Voluntary disclosure bis

In tema di  contanti e cassette di sicurezza ci sono tantissime novità da sapere oggi che si attuano con la voluntary disclosure bis.

La voluntary disclosure è in pratica uno  strumento  messo a disposizione dal Fisco italiano per i contribuenti per regolarizzare la loro posizione fiscale.
Infatti con la legge di Bilancio 2017 si è prevista una “voluntary disclosure bis”, che servirebbe per far si che persone che hanno nascosto capitali dal 2010 al 2015 li possano dichiarare apertamente senza andare incontro a penali o multe elevate.
Infatti non solo questo vale per i capitali che sono detenuti all’estero, ma anche per tutti i tipi di contanti e beni che vengono conservati nelle cassette di sicurezza delle banche o addirittura tenuti come un tempo sotto il materasso in casa , c’è la   “voluntary domestica” in pratica un modo di nascondere capitali al Fisco.

Ricorrendo alla voluntary disclosure chi ha denaro  e capitali finanziari all’estero ammette di averli  illecitamente trasferiti  e di non averli mai  dichiarati al Fisco. Per attivare il rientro di tali capitali, il Fisco fa un condono a chi ammette di avere tali investimenti nasconti con degli sconti sulla sanzione. Le imposte e gli interessi invece devono  venire in questo caso sempre versati interamente.

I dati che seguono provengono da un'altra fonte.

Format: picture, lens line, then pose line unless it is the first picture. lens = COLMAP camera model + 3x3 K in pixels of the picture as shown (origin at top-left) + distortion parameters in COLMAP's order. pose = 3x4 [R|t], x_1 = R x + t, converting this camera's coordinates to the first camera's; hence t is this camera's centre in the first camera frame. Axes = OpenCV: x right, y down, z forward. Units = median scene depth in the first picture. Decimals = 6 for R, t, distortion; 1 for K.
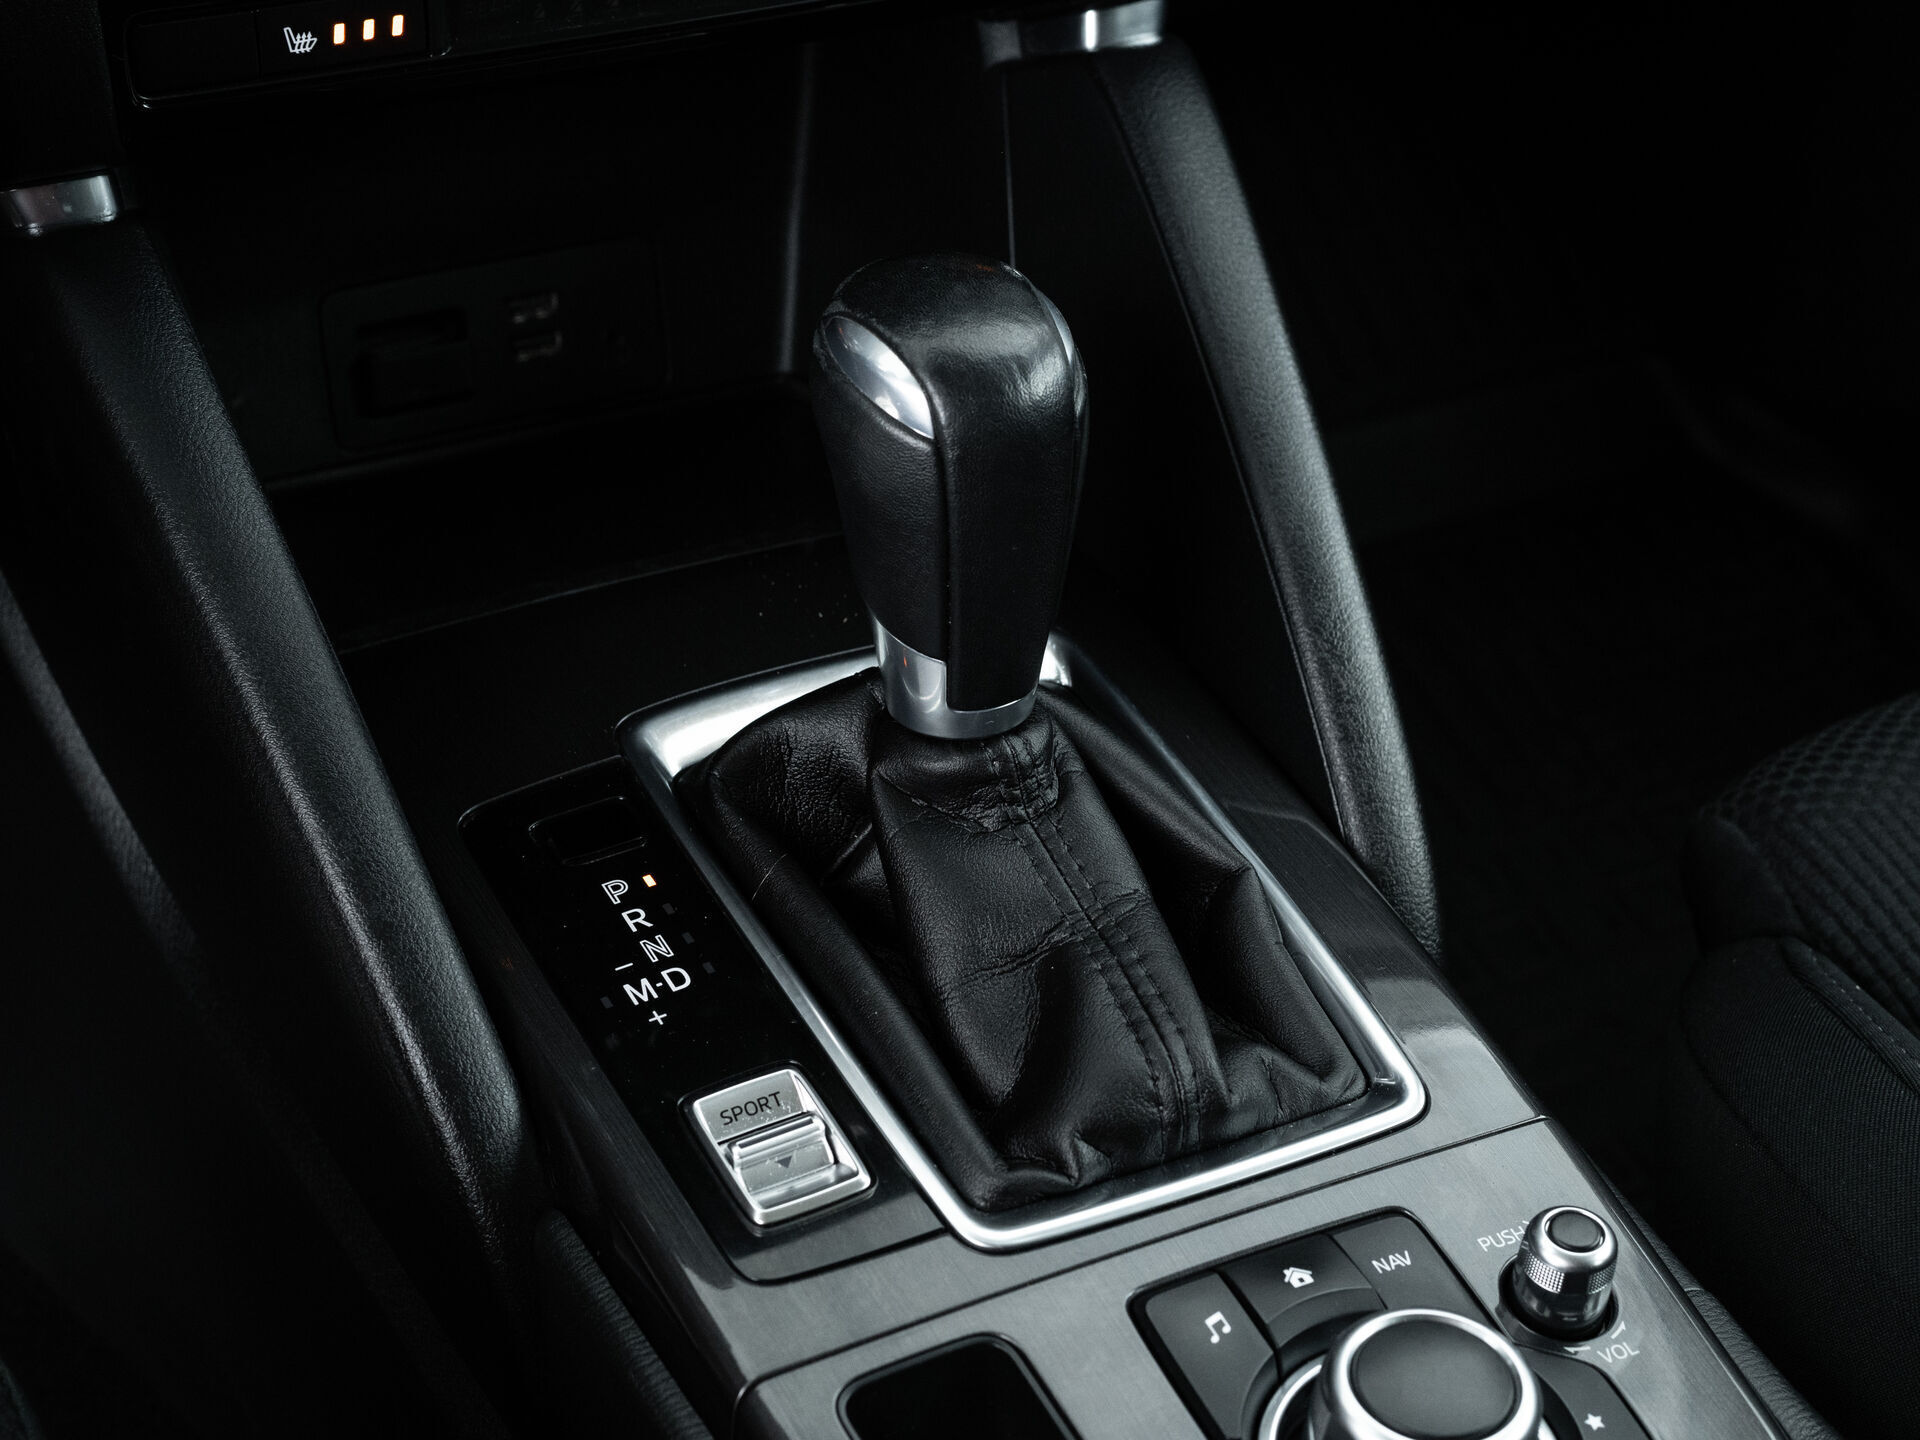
lens RADIAL K [[3293.2, 0, 960.0], [0, 3293.2, 720.0], [0, 0, 1]] dist [-0.131563, 0.152068]
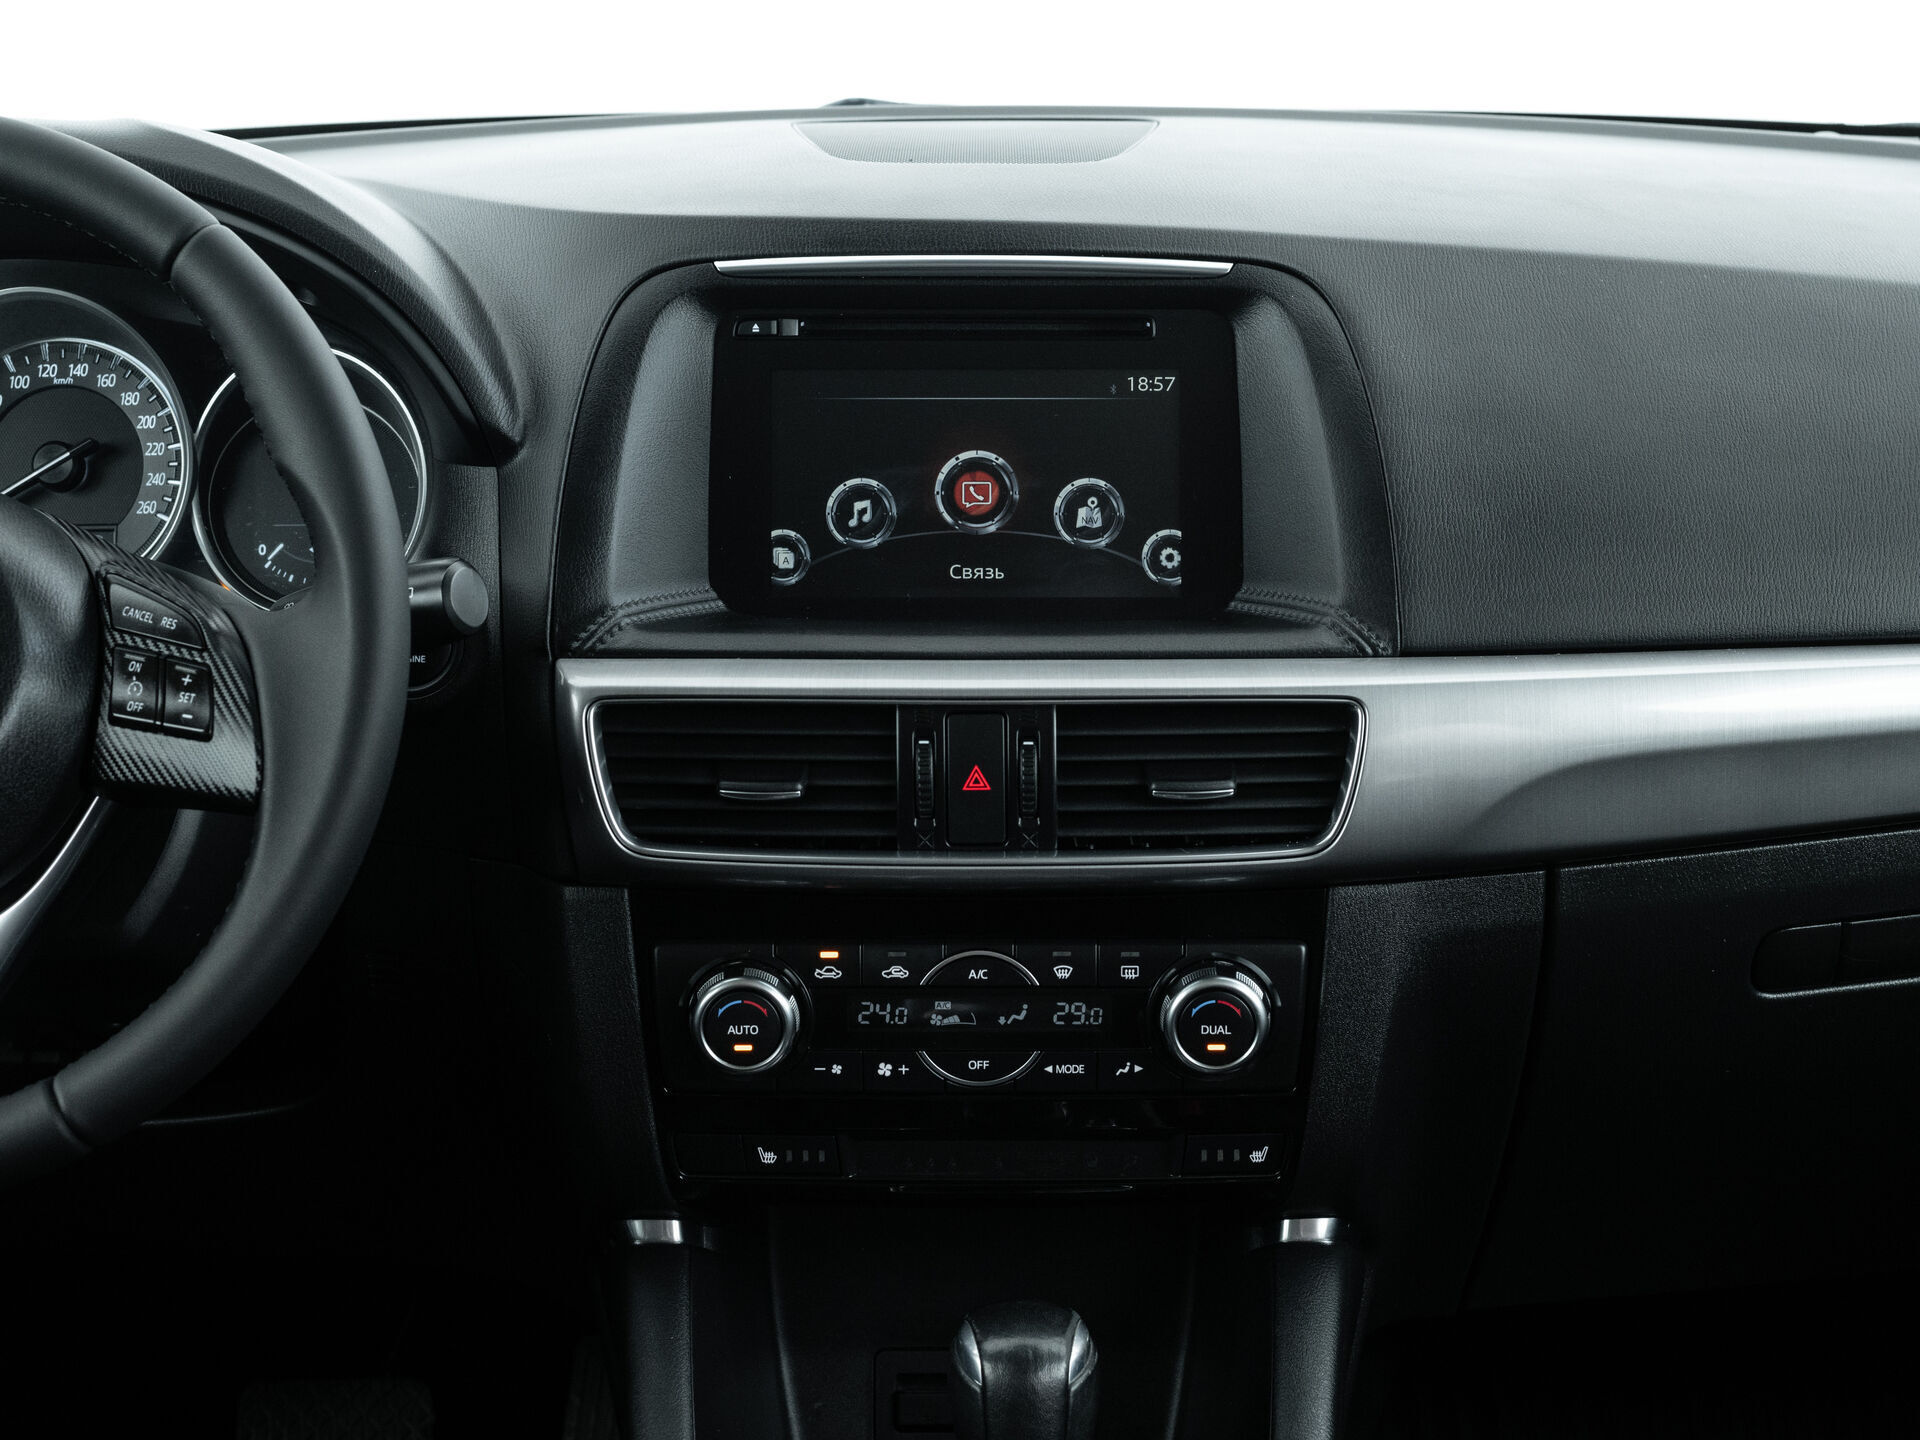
lens RADIAL K [[3293.2, 0, 960.0], [0, 3293.2, 720.0], [0, 0, 1]] dist [-0.131563, 0.152068]
pose [[0.884551, 0.025993, -0.465718, 0.765273], [-0.225004, 0.898378, -0.377215, 0.253606], [0.408586, 0.438454, 0.800510, -0.580349]]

La novità principale della voluntary disclosure bis è il prelievo forfettario:  chi decide di rimettersi in regola può conoscere anticipatamente il momento in cui dovrà pagare le tasse che saranno divise in due aliquote per coprire  le somme dovute: imposte con gli interessi e sanzioni comprese. La prima aliquota, viene applicata ai prelievi, ovvero delle somme prese da un conto corrente e messe in una cassetta di sicurezza in banca ed è del 15%. La seconda è  del 35%, e viene applicata sugli apporti, cioè i contanti liquidi messi direttamente nella cassetta di sicurezza.

A volte però può succedere che l’Agenzia delle entrate non creda a colui che  vuole mettersi in regola con le tasse e in questo caso potrà rifiutare il forfait e iniziare con gli accertamenti del caso. La voluntary disclosure non cancella  però reati, come riciclaggio, se sono collegati al denaro che si dichiara. Per aderire a questa legge, il contribuente deve presentare un’autodichiarazione per spiegare la provenienza delle somme che vuole dichiarare.

In caso di una dichiarazione falsa,   scattano subito gli accertamenti del caso e inoltre il contribuente fa un reato che è punibile con la reclusione anche fino a sei anni.